I have a list of vertex indices for which I need to get the corresponding vertex properties. I can think of doing that by the following code:
[graph.vp["label"][ graph.vertex(i) ] for i in indices]
It works fine, but can I avoid the python loop altogether to achieve better speed?
The reason I'm asking this is that I found this particular code to be much slower than another one written entirely on python data structures. For example, this is what I'm doing:
for t in range(args.num_trials):
for b in budget:
train, test = train_test_split(n, train_size=b, random_state=t)
y_true = [graph.vp["label"][ graph.vertex(t) ] for t in test]
where the "graph" is a graph-tool graph object. On the other hand, Here is another code snippet:
for t in range(args.num_trials):
for b in budget:
train, test = train_test_split(n, train_size=b, random_state=t)
y_true = [graph.node_list[t].label for t in test]
where the graph is a custom defined python class consisting basic python data structures (e.g. node_list is a python list of Node class).

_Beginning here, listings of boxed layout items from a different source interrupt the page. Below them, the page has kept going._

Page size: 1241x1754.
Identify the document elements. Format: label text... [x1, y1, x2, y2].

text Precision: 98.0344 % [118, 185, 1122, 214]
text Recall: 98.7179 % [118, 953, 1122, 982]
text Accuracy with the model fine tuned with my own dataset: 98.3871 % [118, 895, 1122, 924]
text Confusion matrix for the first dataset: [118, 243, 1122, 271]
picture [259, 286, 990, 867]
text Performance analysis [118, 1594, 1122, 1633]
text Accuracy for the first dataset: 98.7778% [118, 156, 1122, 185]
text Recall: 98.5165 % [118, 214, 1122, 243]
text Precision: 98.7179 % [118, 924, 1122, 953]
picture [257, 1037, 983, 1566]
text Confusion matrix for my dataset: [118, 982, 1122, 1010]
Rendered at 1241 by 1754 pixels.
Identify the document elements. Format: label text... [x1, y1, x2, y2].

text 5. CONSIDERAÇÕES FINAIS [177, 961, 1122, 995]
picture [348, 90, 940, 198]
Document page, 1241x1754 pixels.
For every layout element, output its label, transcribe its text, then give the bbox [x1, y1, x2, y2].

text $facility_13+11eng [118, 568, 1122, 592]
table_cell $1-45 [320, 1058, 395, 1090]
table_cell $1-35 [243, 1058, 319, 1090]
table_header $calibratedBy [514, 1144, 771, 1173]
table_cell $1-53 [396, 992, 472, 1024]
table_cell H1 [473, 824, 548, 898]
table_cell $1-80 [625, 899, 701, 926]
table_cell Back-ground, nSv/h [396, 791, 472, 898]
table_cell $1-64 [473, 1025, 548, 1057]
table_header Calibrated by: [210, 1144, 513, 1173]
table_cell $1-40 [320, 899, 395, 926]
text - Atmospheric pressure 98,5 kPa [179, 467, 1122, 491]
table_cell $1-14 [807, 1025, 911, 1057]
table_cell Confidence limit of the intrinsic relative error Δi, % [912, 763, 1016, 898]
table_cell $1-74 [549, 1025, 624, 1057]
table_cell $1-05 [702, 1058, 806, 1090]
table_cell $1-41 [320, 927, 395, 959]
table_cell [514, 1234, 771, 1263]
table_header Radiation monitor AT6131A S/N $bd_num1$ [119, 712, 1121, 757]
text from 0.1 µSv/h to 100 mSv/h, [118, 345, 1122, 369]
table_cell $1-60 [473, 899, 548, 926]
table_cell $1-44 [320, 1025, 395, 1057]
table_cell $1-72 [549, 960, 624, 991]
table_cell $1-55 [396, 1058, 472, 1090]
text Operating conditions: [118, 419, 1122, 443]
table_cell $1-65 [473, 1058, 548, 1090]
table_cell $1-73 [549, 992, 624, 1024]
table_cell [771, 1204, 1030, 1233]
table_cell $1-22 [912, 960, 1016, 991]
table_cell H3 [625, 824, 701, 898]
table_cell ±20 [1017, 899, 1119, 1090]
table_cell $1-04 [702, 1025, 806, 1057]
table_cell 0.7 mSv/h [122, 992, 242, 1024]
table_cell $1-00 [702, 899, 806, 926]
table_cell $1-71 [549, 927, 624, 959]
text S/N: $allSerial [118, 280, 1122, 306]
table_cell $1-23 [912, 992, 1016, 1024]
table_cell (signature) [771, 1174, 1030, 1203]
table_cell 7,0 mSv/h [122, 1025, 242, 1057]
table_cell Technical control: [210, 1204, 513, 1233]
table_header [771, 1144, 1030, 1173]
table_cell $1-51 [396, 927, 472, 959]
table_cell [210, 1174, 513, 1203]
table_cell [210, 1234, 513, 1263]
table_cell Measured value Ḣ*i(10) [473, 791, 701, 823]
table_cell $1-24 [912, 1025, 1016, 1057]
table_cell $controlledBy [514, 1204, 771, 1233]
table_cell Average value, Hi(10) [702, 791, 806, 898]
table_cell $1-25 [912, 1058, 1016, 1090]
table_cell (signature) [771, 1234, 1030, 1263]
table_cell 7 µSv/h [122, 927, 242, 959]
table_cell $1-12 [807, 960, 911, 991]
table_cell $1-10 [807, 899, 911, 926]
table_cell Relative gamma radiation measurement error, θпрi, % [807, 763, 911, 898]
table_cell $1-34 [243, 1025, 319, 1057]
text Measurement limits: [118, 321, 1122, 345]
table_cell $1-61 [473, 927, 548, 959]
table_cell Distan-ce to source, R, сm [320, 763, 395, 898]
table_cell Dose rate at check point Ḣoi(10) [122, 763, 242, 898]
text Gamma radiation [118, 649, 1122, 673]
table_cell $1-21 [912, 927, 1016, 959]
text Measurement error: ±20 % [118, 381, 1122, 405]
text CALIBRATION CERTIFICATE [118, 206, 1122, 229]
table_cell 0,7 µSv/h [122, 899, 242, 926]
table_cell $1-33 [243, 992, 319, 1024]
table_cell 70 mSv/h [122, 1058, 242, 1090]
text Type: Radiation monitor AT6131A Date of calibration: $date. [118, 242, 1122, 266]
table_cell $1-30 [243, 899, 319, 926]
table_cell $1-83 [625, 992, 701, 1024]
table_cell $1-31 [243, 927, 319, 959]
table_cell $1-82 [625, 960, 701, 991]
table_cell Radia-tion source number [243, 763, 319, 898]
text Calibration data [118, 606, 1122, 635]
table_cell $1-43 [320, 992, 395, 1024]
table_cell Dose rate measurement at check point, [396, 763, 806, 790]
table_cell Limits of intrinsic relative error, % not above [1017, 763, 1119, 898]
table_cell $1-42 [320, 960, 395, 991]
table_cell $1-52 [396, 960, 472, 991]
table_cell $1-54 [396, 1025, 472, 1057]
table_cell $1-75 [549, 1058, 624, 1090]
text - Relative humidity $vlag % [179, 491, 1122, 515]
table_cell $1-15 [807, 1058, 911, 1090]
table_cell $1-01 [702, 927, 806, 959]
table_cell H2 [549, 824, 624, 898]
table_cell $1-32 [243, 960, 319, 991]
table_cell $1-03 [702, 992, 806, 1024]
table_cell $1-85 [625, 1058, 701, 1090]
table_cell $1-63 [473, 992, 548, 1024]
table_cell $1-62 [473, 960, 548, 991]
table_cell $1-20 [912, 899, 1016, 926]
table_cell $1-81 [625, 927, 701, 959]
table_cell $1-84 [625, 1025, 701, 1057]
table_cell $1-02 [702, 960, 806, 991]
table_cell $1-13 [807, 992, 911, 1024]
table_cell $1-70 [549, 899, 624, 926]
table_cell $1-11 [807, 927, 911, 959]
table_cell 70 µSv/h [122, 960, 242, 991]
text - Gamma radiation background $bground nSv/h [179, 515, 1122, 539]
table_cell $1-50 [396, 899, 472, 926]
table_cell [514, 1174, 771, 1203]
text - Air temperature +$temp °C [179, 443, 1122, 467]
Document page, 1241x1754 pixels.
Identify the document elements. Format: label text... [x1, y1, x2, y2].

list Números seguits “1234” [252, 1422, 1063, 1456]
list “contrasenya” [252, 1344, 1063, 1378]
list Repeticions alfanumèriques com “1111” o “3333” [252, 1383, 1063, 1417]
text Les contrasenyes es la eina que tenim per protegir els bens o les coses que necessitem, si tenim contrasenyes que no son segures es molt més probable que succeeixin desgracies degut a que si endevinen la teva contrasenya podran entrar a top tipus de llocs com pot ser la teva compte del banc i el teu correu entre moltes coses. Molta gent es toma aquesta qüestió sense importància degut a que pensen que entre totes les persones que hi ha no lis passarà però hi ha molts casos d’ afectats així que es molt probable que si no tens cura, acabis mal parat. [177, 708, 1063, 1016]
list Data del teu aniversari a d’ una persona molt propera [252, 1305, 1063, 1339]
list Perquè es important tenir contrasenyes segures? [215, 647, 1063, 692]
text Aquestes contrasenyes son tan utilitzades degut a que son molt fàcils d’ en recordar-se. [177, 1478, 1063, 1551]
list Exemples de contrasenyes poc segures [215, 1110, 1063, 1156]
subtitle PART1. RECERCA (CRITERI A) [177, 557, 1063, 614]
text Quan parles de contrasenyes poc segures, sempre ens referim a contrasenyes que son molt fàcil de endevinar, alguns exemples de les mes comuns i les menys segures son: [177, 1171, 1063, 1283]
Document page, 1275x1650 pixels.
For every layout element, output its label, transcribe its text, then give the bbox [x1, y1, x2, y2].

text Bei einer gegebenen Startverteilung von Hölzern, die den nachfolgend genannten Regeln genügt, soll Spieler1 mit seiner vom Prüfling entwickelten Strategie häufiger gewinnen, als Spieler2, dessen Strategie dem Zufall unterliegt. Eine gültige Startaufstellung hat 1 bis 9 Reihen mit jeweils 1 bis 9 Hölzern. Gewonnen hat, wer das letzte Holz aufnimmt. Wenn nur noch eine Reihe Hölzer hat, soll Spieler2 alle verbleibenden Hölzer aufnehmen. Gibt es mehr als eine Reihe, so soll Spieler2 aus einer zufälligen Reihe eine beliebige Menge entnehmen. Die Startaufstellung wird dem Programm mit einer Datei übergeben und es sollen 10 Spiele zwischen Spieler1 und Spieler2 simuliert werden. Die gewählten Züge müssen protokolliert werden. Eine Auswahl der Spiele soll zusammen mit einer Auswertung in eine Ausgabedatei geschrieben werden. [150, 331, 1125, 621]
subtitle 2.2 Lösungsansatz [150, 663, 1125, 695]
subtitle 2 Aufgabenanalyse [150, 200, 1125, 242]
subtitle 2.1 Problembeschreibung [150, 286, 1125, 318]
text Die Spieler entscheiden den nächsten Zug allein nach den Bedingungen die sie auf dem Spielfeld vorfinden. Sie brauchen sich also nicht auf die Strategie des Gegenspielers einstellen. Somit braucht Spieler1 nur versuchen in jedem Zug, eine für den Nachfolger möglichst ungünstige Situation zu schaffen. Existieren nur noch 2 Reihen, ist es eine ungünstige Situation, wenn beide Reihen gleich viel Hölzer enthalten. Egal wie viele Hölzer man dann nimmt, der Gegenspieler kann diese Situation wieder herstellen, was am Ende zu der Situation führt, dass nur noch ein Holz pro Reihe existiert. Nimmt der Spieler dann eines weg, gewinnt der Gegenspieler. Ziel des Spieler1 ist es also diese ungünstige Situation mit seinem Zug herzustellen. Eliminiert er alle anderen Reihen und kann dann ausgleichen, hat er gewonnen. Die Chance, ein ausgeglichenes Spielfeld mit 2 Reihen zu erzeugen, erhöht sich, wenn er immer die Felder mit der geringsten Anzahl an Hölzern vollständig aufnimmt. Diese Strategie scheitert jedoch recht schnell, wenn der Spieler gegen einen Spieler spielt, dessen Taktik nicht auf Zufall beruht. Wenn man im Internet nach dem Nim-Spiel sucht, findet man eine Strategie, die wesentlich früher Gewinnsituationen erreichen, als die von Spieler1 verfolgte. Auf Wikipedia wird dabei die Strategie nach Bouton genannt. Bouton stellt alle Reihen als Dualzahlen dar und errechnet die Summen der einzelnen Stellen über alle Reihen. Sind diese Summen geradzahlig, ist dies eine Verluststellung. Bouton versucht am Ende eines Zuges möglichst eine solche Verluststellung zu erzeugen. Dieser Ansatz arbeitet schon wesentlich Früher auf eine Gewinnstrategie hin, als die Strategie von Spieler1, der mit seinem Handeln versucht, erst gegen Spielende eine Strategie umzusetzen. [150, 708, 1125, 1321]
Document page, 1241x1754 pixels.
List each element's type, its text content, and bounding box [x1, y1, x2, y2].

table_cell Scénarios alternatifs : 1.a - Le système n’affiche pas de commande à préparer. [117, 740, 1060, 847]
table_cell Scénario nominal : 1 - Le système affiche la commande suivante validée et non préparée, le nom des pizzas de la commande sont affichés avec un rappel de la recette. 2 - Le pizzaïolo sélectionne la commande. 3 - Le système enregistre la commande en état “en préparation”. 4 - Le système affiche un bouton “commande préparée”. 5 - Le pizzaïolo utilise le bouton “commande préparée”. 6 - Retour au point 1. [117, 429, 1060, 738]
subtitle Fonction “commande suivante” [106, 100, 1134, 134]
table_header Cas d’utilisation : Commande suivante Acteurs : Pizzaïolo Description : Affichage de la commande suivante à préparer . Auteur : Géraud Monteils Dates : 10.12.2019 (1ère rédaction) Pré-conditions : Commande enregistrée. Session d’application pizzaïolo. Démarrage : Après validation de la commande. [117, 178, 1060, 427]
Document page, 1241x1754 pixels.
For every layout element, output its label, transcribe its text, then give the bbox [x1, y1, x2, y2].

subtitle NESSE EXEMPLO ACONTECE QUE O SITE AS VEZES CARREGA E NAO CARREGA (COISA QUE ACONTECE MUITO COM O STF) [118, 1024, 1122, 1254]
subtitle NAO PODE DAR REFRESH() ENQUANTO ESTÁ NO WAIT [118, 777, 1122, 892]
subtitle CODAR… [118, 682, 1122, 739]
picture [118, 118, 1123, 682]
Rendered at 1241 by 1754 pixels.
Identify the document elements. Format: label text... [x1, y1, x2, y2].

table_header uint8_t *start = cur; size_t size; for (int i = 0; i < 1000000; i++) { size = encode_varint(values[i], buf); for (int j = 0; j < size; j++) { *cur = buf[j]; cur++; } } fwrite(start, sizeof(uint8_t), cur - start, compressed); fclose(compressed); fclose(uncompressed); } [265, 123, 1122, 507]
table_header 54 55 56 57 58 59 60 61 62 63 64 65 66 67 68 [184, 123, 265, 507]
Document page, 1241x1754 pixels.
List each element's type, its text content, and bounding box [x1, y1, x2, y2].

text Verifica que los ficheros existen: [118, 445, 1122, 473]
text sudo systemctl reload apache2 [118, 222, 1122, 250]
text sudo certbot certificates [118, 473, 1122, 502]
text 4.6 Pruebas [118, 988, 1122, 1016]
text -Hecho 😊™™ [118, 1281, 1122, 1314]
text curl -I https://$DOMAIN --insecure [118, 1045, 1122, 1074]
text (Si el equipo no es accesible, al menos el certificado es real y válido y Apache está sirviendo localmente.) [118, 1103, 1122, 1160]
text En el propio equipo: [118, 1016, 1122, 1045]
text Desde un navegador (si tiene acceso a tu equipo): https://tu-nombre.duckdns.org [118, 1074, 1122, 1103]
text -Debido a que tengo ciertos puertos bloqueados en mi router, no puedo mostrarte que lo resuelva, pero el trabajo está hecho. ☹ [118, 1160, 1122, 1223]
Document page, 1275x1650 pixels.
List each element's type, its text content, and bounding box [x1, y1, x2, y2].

The issue here is, the later code runs much faster than the first one. The first one takes on average around 7 seconds whereas the later one takes only 0.07 seconds in my machine. Everything else is same for the two code snippets except the last line. I found here the author mentioned that,
graph-tool achieves greater performance by off-loading main loops to C++
So, I was wondering how can I off-load the loop in this particular scenario? And what is the explanation for this poor performance by graph-tool?